Le Maroc a enregistré ses plus grands flux en 2005 et 2009, avec respectivement 3,5 et 1,8 milliard de dollars. L’année 2011 a été celle où l’on a enregistré les plus faibles fuites (243 millions), alors qu’elles étaient 554 millions en 2003. Pour la Tunisie, ce sont 47 millions de dollars qui ont été sortis illégalement en 2003, 128 millions en 2004, 28 millions en 2005, 37 millions en 2006 et 37 millions en 2007. En Libye, les fuites de capitaux ont augmenté crescendo depuis 2005 avec 1,4 milliards de dollars de sortie illicites d’argent pour atteindre son pic de 5,3 milliards en 2012.

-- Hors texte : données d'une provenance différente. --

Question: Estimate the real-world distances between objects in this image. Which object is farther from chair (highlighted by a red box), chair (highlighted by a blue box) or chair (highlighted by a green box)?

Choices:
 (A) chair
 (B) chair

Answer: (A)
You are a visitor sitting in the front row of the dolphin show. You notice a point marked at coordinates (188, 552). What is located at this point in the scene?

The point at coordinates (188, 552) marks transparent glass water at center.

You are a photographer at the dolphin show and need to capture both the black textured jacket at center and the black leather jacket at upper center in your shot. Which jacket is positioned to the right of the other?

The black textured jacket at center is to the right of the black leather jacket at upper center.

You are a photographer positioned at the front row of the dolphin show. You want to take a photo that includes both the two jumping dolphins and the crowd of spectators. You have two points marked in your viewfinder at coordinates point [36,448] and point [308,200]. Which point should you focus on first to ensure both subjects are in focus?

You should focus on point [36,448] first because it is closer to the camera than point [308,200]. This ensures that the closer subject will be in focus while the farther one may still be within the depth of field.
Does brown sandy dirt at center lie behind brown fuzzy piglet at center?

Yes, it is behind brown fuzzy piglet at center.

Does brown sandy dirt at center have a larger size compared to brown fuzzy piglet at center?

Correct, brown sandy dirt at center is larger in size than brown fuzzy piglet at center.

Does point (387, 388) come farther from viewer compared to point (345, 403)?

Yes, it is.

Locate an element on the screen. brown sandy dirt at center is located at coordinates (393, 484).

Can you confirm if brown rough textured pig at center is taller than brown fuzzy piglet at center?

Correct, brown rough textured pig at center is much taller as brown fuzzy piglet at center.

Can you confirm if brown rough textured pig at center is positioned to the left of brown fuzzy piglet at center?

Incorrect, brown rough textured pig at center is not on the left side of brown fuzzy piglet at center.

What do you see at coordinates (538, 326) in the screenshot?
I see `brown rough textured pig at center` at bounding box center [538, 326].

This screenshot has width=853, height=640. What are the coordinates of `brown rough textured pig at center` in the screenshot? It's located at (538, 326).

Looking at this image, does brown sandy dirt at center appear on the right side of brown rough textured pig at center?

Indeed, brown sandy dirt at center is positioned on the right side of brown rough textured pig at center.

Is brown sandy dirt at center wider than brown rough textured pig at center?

Au niveau continental, c’est le Nigeria, un grand pays pétrolier, qui a enregistré les plus importantes fuites de capitaux, avec 157,46 milliards de dollars durant la décennie 2003-2012, suivi par l’Afrique du Sud (122,14 mds USD) et l’Egypte (37,68 mds USD).
Les fuites de capitaux ont atteint par ailleurs 6600 milliards de dollars entre 2003 et 2012 dans l’ensemble des pays émergents et en développement. La Chine a été la plus touchée par ce phénomène (1250 milliards de dollars), suivie par la Russie (973 mds USD), le Mexique (514 mds USD ), l’Inde (439 mds USD), la Malaisie (394 mds USD) et l’Arabie Saoudite (308 mds USD).
Le rapport constate que les flux financiers illicites ont augmentées en moyenne d’un taux ajusté en fonction de l'inflation de 9,4% par an. Cependant, les auteurs du rapport notent que dans de nombreuses parties du monde, les flux illicites se développent beaucoup plus rapidement, en particulier au Moyen-Orient et Afrique du Nord (MENA) et en Afrique subsaharienne, où les flux illicites ont augmenté de 24,2 % et 13,2 %, respectivement.